Depuis une dizaine d’années, on observe l’émergence de Maisons d’Educatrices de Jeunes enfants (MEJE) discrètes ou revendiquées comme telles. Elles sont des Maisons d’Assistantes maternelles (MAM) créées par des EJE qui ont obtenu leur agrément d’assistante maternelle, et choisissent d’exercer leurs compétences sous ce statut. Ces professionnelles quittent l’accueil collectif en quête de reconnaissance, de souplesse et de qualité d’accueil. Qu’on en parle à demi-mot, qu’on les cite comme une dérive du système ou comme l’avenir du métier, la seule existence des MEJE sur le territoire révèle le mal-être d’une profession pour laquelle il semble de plus en plus difficile d’exercer en accueil collectif.

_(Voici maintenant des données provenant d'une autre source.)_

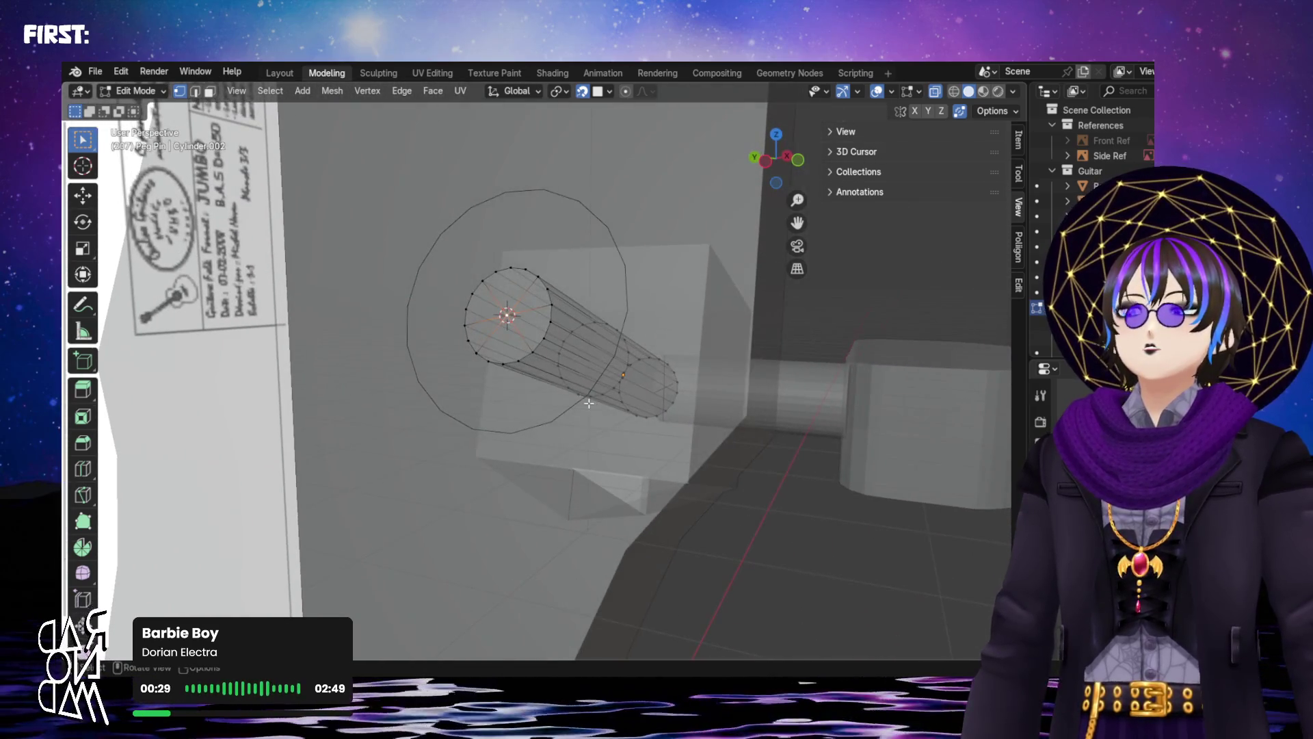
# Back in Object Mode, select the Circle and snap it onto the 3D cursor
pyautogui.press('Tab')
pyautogui.click(622, 269)
pyautogui.click(623, 269)
pyautogui.click(625, 269)
pyautogui.press('shift+s')
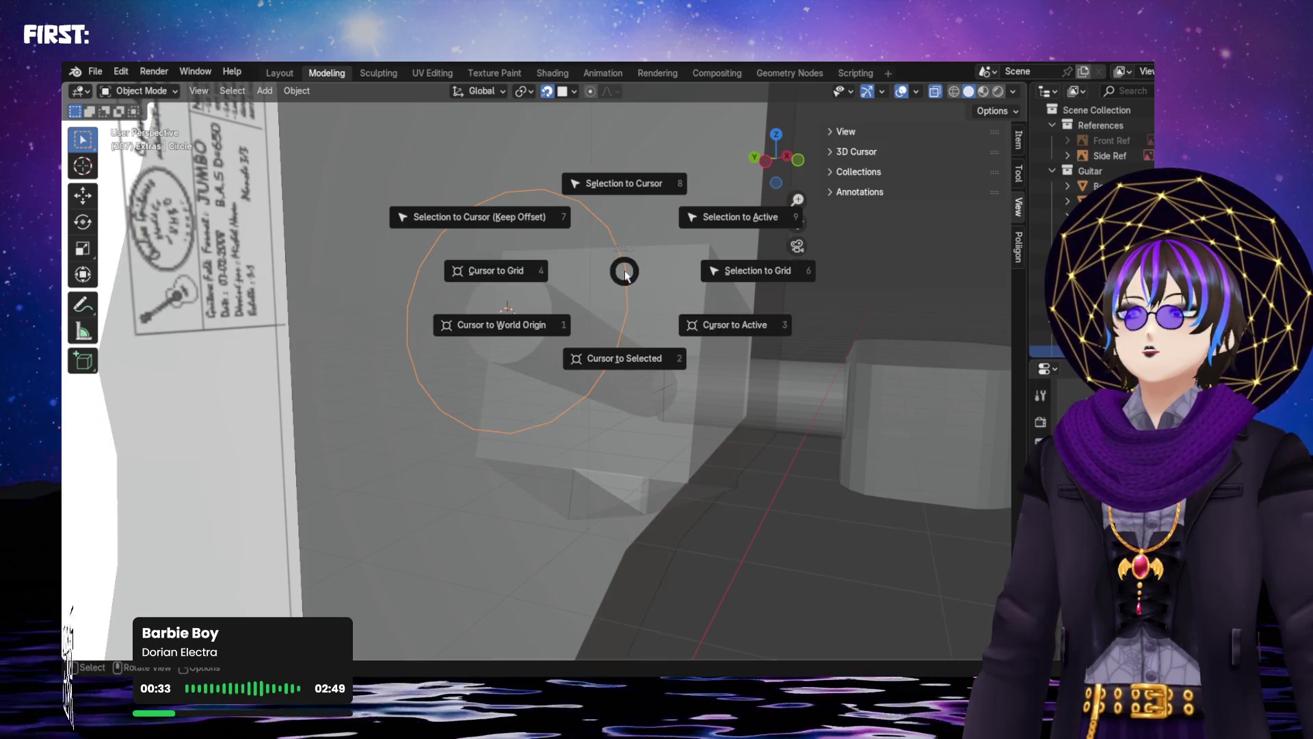
pyautogui.click(606, 184)
# Orbit around the snapped circle and turn off X-ray so the scene draws solid
pyautogui.moveTo(572, 258)
pyautogui.mouseDown(button='middle')
pyautogui.moveTo(586, 317)
pyautogui.moveTo(577, 288)
pyautogui.moveTo(610, 312)
pyautogui.moveTo(934, 372)
pyautogui.mouseUp(button='middle')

Les MEJE sont encore assez confidentielles et peu nombreuses, mais suffisamment pour faire parler d’elles. Un modèle qui pose question sur les intentions, la finalité et les conséquences de ce glissement d’une profession vers une autre.

Les MAM, un mode d’accueil hybride

Il convient de rappeler qu’après quelques années de débats et d’expérimentations, les MAM sont officiellement nées en juin 2010. Elles permettent le regroupement de 4 assistantes maternelles dans un local qui n’est pas leur domicile, pour y accueillir chacune jusqu’à 4 enfants, introduisant un système de délégation d’accueil strictement encadré par la loi. Un mode d’accueil hybride, considéré comme individuel, qui séduit de nombreuses assistantes maternelles, ravies de pouvoir sortir de l’isolement, de mieux séparer vie privée et vie professionnelle, d’avoir plus de légitimité et de trouver un peu plus de souplesse d’organisation sur leur temps de travail, grâce à la délégation d’accueil.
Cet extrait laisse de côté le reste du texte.